I realize that many of us were raised to respect authority. That is all fine and good. However, it is imperative that police, given their position, show respect to the citizens in the communities that they serve. In many instances they do, but there are far too many situations where they don’t, particularly in predominately Black communities. Also, the fact that most of the officers patrolling these communities do not live there only serves to increase the likelihood that they will be uncaring and disrespectful to the residents that they come in contact with.

We can no longer afford to have the attitude of “I’m just glad its not me” when it comes to acts of police misconduct. At the same time, it is not productive to simply scream “F*#@ the Police!” either. Furthermore, those of use who have moved to Suburbia or other areas where these issues are not so prevalent cannot rationalize the misconduct that takes place and the lack of accountability on the part of the police by following the lead of some and attempting to blame or criminalize entire communities of people. It is almost comical to see one of these “Well, if you’re not doing anything wrong you don’t have anything to worry about” people suddenly turn into Huey Newton when they are wrongly profiled, or are laying face down with a gun to their head for no valid reason.

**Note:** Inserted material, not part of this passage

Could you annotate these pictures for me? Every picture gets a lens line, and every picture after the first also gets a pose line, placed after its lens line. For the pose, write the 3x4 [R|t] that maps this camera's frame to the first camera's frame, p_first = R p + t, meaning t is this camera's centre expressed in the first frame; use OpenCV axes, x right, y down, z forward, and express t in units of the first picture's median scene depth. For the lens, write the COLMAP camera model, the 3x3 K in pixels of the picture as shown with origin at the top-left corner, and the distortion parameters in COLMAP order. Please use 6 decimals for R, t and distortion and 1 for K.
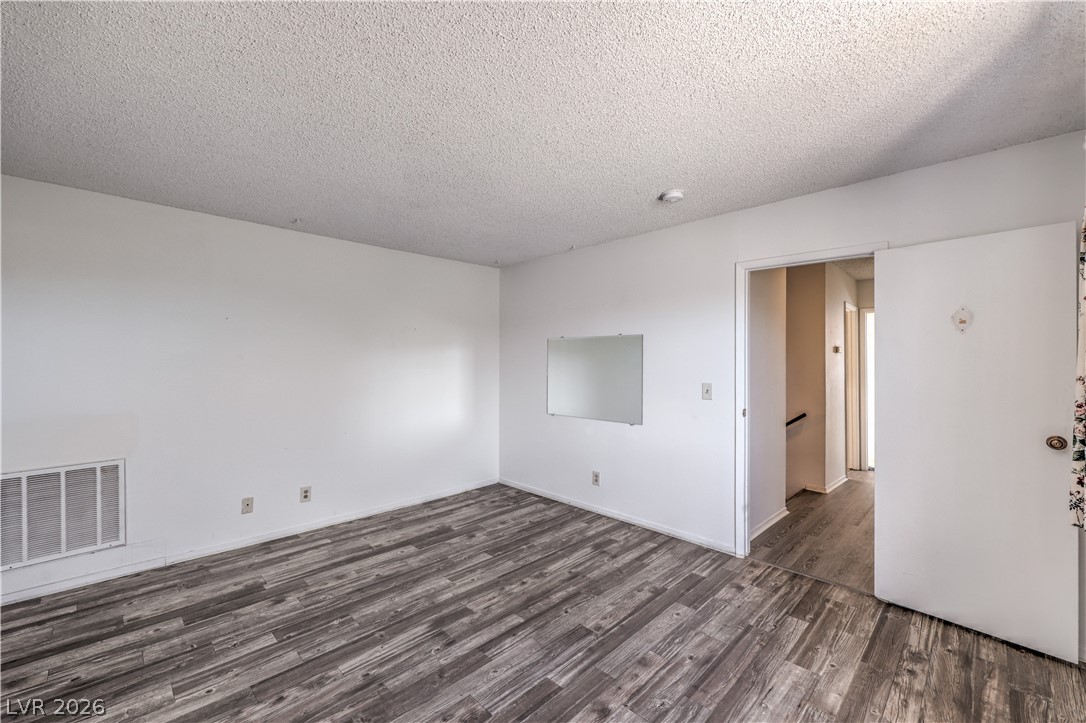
lens RADIAL K [[440.6, 0, 543.7], [0, 440.6, 359.9], [0, 0, 1]] dist [-0.000859, -0.000469]
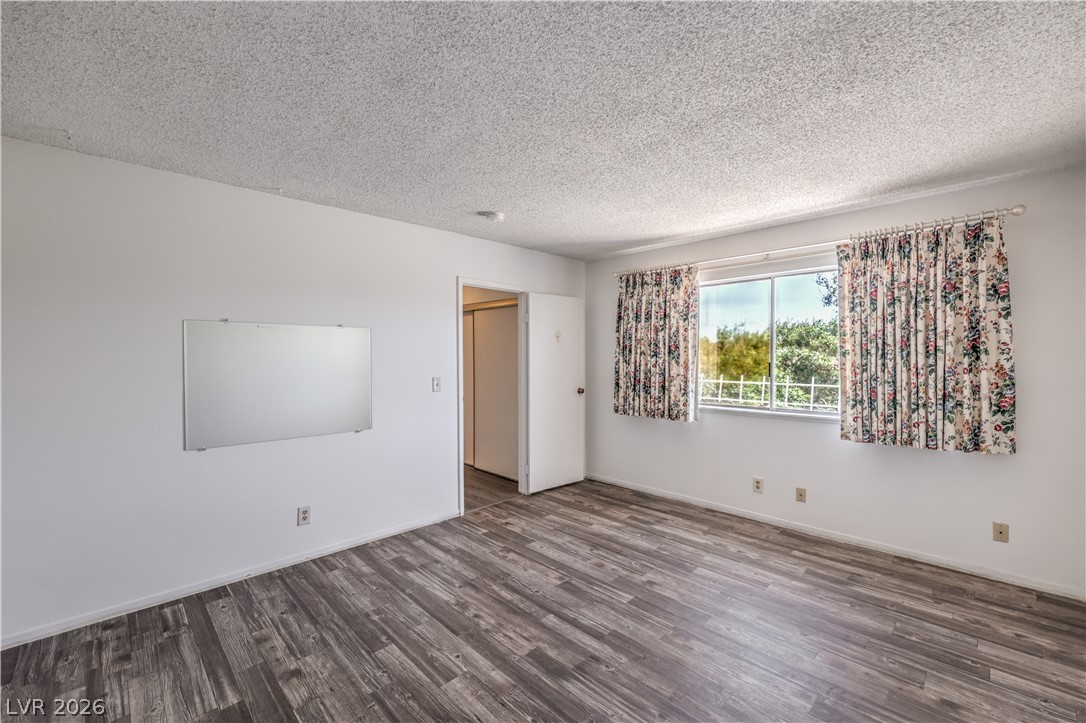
lens RADIAL K [[440.6, 0, 537.2], [0, 440.6, 362.7], [0, 0, 1]] dist [-0.000859, -0.000469]
pose [[0.026717, -0.015850, 0.999517, -0.861089], [0.002172, 0.999873, 0.015798, -0.001031], [-0.999641, 0.001749, 0.026748, 0.827019]]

One key result of regular negative interactions with police forces is the distrust and disdain for the police that is common amongst Black people, which results in incidents like the recent Oakland beating, where people who need to be held accountable may not be. The fear of testifying or “snitchin” is directly linked to the idea that the police cannot be trusted to protect a person when it counts, which is often the case.

The police are one part of a criminal justice system that is still demonstrably unjust in its dealings with Black people. This is not about hating individual police officers(My sister, whom I love dearly, is in law enforcement), it is about a way of doing things that is resulting in the absolute destruction of an entire segment of the Black population. 1 in 3 Black males between the ages of 20 and 29 is under some form of correctional supervision or control. (For more detailed statistics, check out www.hrw.org, and http://www.ojp.usdoj.gov/bjs/welcome.html).

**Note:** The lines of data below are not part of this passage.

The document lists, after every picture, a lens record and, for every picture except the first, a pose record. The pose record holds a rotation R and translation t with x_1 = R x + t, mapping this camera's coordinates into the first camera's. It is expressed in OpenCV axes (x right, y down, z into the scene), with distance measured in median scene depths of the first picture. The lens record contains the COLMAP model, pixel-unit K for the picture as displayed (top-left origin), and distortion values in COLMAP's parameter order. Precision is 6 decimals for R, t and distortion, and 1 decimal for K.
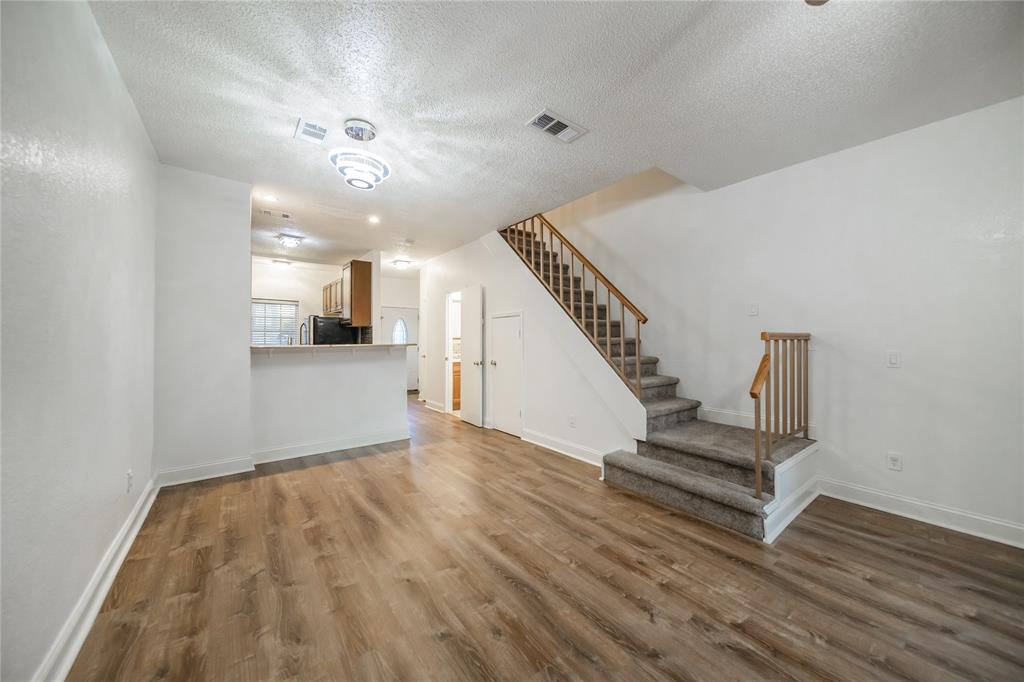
lens RADIAL K [[356.8, 0, 512.0], [0, 356.8, 341.0], [0, 0, 1]] dist [-0.001519, -0.000159]
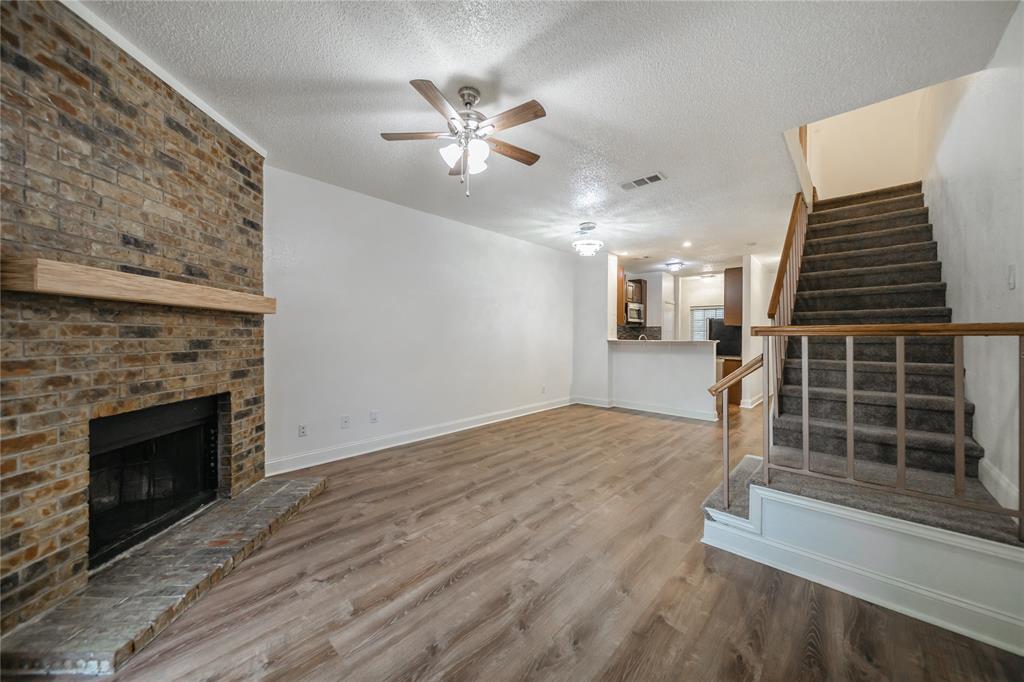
lens RADIAL K [[360.7, 0, 510.1], [0, 360.7, 336.3], [0, 0, 1]] dist [-0.000818, -0.000107]
pose [[0.176902, 0.001938, -0.984227, 1.364056], [-0.014565, 0.999894, -0.000649, 0.007617], [0.984121, 0.014450, 0.176912, 0.246136]]
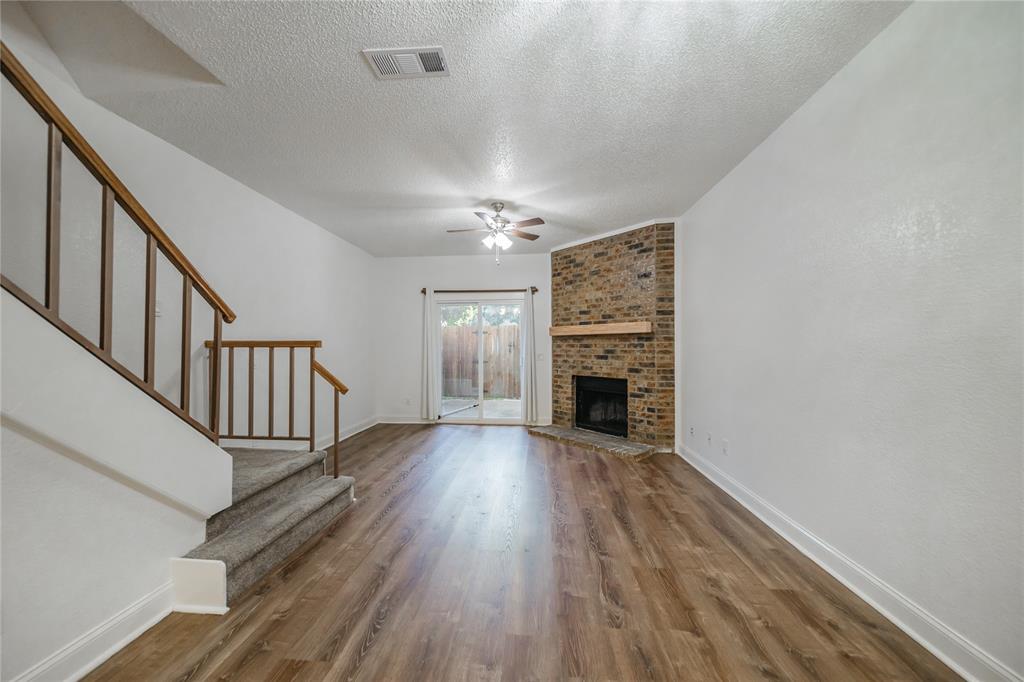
lens RADIAL K [[379.3, 0, 508.5], [0, 379.3, 346.2], [0, 0, 1]] dist [-0.000604, -0.000144]
pose [[-0.742115, 0.002901, 0.670266, -0.544718], [0.009353, 0.999938, 0.006028, -0.005397], [-0.670207, 0.010743, -0.742096, 1.401916]]
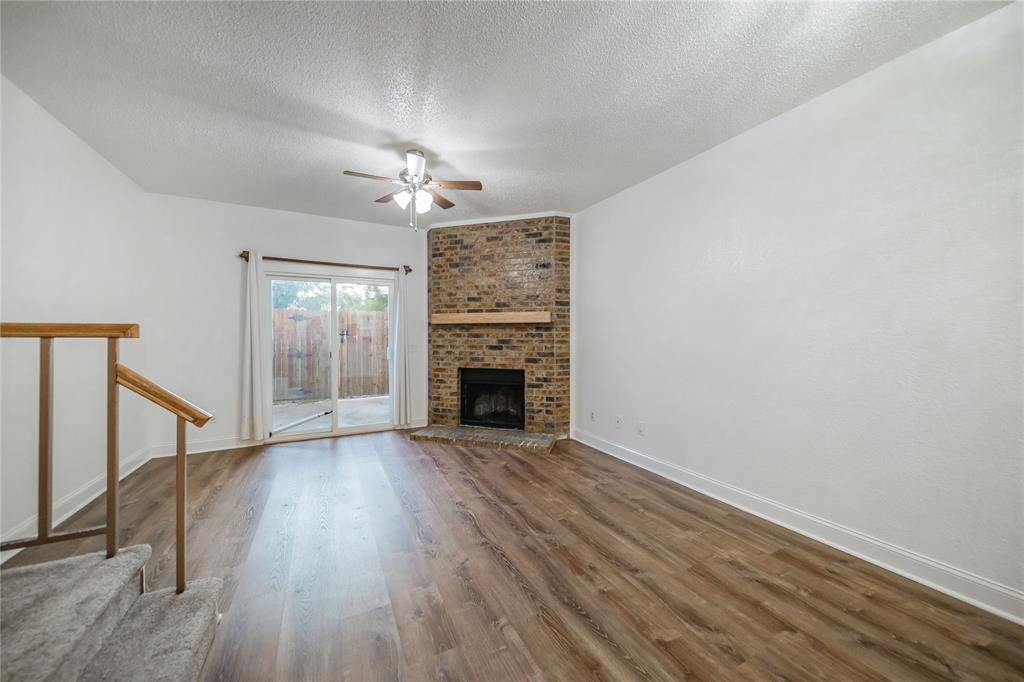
lens RADIAL K [[369.1, 0, 520.7], [0, 369.1, 336.5], [0, 0, 1]] dist [-0.000532, -0.000109]
pose [[-0.988215, -0.000219, 0.153072, 0.005374], [0.001623, 0.999928, 0.011907, -0.007843], [-0.153063, 0.012015, -0.988143, 1.386828]]
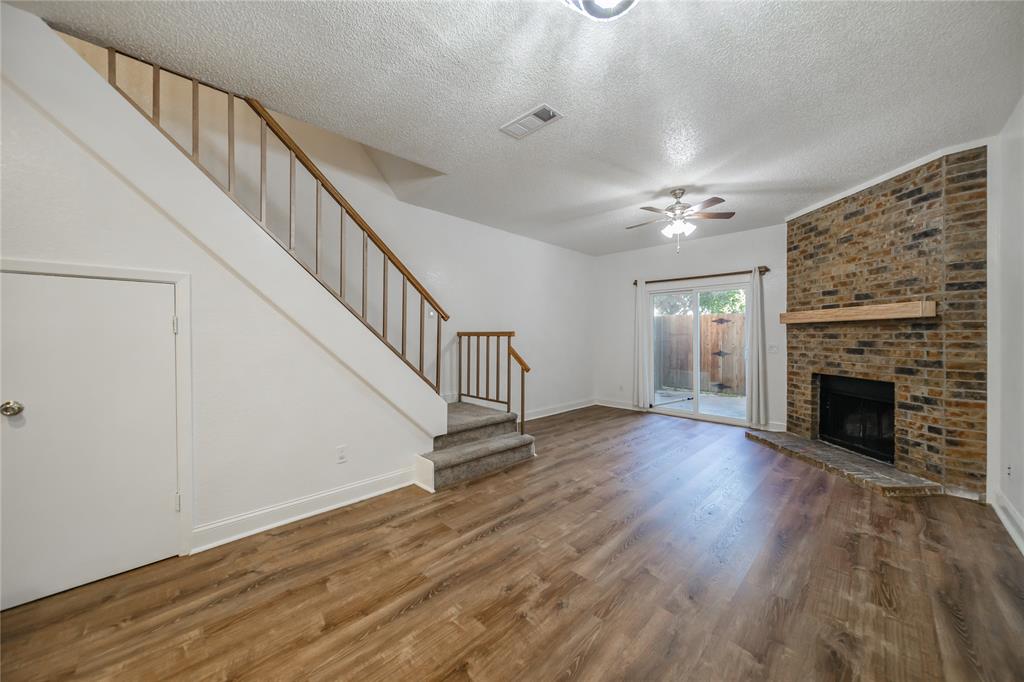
lens RADIAL K [[372.6, 0, 496.8], [0, 372.6, 336.3], [0, 0, 1]] dist [-0.000753, -0.000496]
pose [[-0.110838, 0.000454, 0.993838, -0.866215], [0.008099, 0.999967, 0.000446, -0.002197], [-0.993805, 0.008099, -0.110838, 1.166828]]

Police misconduct is not the only reason that Black men in America are going to prison. There are aspects of this problem that we can and should deal with ourselves, in our communities. Although there are extreme problems in the criminal justice system, there are also problems in Black communities that contribute to this path of destruction (that will be another post). However, a large part of the problem is the disparate way in which the criminal justice system has and does treat Black people.

We must start at the most basic level first. Knowing what our rights are when interacting with the police is imperative. Document/report any negative interaction you have with a police officer(this can include contacting city council, mayor’s office, or other representative, and even the press). Utilize the internet to spread the word or concern about a particular incident, including petitions if the situation calls for it.

In reality, there is a delusional segment of the population (possibly brainwashed by years of “tough on crime” propaganda) that will find a way to justify any act of police brutality, no matter how despicable. For everyone else, it is imperative to make it known ,through words and action, that this is a serious issue (even if this means addressing President Obama’s continued silence on the matter). As stated before, many lives are at stake. You don’t want to be the next face on that youtube screen.